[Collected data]

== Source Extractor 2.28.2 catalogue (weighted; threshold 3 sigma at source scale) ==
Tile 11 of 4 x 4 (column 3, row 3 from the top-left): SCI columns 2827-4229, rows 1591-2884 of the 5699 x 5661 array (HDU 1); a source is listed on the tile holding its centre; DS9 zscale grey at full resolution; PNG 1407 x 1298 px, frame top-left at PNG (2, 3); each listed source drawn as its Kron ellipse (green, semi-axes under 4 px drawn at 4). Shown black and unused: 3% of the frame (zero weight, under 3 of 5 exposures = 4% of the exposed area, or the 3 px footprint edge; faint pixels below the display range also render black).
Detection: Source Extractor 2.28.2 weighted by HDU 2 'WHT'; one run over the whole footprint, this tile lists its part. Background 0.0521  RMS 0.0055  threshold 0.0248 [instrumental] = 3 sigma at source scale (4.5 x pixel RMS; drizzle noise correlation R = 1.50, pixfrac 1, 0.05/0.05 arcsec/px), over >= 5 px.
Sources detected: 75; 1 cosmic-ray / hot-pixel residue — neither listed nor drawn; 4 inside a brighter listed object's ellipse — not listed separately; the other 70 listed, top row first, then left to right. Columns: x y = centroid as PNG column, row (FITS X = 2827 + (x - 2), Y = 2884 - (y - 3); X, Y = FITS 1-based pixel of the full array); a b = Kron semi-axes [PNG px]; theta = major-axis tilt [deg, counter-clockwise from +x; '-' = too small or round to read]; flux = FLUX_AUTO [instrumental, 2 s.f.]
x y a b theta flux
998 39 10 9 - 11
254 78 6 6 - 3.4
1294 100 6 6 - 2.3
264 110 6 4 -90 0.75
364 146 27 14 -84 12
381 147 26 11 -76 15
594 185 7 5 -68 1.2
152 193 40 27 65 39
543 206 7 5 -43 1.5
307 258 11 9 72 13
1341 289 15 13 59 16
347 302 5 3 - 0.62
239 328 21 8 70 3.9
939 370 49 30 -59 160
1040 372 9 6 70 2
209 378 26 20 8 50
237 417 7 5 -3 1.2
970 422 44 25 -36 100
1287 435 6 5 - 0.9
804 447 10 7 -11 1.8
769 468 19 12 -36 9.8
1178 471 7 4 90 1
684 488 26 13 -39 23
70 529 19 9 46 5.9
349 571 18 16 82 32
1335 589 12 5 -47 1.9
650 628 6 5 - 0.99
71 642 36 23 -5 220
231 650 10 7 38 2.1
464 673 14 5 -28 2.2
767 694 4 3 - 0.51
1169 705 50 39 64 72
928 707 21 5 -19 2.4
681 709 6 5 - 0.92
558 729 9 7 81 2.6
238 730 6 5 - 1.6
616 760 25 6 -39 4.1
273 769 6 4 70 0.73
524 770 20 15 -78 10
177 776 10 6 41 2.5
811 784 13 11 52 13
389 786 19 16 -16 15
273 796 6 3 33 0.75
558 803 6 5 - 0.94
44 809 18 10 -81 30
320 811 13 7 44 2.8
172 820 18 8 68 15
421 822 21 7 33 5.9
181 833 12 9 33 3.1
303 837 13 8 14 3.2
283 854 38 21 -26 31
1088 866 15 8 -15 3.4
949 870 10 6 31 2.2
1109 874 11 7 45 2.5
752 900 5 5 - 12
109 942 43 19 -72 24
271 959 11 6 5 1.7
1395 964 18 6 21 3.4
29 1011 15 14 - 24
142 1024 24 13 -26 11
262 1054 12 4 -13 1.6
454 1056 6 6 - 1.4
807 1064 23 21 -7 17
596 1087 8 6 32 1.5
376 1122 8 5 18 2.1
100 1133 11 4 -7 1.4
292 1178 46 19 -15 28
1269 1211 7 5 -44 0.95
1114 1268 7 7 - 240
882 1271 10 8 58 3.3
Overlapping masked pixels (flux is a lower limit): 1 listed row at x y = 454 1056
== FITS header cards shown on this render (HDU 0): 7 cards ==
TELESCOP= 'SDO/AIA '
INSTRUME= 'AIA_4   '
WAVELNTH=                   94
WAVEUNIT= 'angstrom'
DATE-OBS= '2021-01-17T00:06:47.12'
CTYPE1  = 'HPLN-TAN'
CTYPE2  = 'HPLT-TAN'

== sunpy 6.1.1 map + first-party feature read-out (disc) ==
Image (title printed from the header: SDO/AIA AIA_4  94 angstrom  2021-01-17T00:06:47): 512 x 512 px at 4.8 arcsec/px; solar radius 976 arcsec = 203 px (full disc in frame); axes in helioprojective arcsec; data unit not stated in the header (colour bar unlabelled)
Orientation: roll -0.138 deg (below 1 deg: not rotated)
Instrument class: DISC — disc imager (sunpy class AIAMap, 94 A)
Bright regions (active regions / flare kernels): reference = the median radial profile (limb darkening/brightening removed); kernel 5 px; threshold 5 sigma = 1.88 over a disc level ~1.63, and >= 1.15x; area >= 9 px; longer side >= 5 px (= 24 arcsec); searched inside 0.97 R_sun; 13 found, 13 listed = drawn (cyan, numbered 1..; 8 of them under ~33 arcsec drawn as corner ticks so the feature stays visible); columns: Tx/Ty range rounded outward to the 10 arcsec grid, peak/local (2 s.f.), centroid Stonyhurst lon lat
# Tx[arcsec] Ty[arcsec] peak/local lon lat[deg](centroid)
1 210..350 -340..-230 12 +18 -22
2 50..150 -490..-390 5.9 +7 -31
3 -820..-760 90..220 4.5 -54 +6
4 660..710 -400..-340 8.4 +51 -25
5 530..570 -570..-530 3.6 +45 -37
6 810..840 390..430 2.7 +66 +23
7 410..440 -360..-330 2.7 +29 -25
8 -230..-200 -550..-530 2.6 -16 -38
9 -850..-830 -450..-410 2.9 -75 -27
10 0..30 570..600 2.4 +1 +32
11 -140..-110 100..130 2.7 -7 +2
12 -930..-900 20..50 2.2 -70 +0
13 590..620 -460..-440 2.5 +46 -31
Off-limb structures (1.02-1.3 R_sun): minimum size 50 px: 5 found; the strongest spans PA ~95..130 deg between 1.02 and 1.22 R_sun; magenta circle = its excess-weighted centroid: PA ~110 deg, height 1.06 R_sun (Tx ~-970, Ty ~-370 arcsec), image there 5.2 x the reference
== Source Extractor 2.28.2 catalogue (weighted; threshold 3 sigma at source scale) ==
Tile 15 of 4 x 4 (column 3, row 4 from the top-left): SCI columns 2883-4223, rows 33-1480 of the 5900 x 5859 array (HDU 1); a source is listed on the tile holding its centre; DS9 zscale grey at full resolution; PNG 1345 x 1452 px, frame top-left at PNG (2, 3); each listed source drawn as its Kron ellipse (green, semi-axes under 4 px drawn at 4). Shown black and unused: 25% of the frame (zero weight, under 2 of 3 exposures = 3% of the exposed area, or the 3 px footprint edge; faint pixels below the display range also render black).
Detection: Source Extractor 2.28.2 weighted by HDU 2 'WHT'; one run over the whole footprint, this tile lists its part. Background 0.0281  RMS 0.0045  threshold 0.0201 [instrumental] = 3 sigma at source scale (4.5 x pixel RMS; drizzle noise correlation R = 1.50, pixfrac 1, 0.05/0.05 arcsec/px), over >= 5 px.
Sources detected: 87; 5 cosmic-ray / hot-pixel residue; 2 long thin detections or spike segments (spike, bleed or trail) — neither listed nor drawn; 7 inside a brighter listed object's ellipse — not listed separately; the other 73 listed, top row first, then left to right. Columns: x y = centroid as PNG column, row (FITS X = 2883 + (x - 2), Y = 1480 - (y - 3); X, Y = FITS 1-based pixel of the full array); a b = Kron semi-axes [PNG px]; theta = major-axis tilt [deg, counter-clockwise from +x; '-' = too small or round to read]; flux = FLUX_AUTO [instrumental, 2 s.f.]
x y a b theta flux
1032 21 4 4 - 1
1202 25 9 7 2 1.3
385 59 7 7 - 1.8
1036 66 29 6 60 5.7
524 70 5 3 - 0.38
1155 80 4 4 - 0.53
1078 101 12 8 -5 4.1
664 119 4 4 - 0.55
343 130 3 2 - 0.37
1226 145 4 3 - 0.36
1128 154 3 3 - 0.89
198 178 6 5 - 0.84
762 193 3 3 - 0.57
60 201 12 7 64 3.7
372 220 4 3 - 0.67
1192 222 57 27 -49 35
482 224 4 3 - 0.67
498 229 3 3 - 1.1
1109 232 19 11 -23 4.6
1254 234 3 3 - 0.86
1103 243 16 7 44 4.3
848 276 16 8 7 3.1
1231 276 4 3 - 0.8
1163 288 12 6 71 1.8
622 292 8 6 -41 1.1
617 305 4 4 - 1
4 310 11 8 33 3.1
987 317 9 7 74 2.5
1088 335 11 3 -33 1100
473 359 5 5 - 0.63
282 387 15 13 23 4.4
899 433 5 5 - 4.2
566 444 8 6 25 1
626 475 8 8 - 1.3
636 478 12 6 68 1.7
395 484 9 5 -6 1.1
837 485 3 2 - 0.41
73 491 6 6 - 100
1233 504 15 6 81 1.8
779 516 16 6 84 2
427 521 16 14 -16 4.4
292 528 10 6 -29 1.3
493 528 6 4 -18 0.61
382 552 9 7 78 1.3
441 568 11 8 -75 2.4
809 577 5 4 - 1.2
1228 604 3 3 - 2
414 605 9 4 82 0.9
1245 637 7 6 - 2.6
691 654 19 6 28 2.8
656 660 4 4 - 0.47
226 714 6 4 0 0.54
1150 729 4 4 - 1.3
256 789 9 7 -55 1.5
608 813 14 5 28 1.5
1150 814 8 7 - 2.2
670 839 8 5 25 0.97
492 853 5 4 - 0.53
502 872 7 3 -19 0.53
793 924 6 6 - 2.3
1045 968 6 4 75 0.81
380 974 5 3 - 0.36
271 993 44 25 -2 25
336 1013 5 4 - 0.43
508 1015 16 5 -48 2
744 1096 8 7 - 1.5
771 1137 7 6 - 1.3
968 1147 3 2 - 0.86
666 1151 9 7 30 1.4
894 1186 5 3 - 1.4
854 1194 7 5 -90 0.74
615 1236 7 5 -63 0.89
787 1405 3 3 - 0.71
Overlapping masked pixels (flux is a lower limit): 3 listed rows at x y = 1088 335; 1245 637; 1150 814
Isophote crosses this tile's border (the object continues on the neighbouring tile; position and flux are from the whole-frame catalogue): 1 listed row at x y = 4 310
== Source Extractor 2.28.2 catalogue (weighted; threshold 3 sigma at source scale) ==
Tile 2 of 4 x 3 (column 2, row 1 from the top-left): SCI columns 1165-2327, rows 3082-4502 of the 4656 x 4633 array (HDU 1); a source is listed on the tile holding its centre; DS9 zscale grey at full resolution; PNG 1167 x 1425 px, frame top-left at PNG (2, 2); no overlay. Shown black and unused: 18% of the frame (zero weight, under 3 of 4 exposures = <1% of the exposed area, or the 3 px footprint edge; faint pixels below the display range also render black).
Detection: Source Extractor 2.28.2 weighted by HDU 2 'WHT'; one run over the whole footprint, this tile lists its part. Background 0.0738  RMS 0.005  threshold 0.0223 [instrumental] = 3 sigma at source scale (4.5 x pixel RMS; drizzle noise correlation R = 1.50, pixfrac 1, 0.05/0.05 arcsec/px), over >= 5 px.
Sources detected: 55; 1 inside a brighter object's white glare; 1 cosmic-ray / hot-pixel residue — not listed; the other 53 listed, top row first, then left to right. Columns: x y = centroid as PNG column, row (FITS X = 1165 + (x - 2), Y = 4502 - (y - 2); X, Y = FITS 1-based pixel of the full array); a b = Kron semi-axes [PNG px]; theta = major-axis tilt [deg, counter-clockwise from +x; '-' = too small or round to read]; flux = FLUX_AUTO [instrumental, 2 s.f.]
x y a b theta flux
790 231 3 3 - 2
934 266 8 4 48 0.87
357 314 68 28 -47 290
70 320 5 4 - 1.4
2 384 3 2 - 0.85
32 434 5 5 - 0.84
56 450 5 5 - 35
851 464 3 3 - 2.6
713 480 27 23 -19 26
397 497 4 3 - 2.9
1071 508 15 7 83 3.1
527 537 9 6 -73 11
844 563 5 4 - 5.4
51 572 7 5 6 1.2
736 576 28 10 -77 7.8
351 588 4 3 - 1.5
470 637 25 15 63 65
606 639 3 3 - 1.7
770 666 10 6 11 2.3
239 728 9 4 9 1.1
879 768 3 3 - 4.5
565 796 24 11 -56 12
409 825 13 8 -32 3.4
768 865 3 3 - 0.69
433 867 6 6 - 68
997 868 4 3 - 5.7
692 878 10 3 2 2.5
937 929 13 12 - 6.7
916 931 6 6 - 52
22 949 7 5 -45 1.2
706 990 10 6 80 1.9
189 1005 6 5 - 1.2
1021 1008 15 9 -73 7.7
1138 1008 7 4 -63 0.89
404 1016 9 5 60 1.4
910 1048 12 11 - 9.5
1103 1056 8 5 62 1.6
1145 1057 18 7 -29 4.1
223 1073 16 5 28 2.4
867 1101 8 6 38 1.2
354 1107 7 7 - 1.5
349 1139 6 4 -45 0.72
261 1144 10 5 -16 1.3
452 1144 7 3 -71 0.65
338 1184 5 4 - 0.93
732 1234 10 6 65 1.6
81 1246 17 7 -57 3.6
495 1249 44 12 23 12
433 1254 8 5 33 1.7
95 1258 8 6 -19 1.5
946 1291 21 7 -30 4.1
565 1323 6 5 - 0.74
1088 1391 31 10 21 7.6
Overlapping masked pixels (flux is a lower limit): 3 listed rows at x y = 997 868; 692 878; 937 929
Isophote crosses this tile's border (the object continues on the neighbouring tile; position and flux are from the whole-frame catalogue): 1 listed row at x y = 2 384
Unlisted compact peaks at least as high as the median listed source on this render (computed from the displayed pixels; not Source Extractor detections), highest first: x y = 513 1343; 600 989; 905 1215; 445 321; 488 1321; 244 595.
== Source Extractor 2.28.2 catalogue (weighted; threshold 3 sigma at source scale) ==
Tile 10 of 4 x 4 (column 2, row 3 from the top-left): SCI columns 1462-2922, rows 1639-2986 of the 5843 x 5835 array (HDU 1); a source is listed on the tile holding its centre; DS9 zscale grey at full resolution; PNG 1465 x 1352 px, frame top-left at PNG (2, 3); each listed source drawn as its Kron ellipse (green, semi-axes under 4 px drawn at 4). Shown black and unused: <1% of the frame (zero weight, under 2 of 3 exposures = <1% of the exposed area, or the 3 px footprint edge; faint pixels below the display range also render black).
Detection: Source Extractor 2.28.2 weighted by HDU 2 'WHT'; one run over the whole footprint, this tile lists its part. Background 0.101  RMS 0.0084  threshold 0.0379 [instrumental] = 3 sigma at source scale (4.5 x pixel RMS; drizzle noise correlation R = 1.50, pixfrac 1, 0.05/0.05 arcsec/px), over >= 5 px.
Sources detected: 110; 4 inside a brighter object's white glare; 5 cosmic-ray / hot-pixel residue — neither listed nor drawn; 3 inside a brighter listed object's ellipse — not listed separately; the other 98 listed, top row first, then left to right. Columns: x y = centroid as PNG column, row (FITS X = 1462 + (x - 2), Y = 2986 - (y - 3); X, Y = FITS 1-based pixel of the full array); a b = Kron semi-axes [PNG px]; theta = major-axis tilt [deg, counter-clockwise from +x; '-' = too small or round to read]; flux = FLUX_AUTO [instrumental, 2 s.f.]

◆ **What this task involves**: Format the part of the records that opens with the line containing "FITS header cards" and closes with the line containing "Orientation: roll -0.138" as a numbered list, leaving out any blank lines.

◆ **Problem solution**:
1. == FITS header cards shown on this render (HDU 0): 7 cards ==
2. TELESCOP= 'SDO/AIA '
3. INSTRUME= 'AIA_4   '
4. WAVELNTH=                   94
5. WAVEUNIT= 'angstrom'
6. DATE-OBS= '2021-01-17T00:06:47.12'
7. CTYPE1  = 'HPLN-TAN'
8. CTYPE2  = 'HPLT-TAN'
9. == sunpy 6.1.1 map + first-party feature read-out (disc) ==
10. Image (title printed from the header: SDO/AIA AIA_4  94 angstrom  2021-01-17T00:06:47): 512 x 512 px at 4.8 arcsec/px; solar radius 976 arcsec = 203 px (full disc in frame); axes in helioprojective arcsec; data unit not stated in the header (colour bar unlabelled)
11. Orientation: roll -0.138 deg (below 1 deg: not rotated)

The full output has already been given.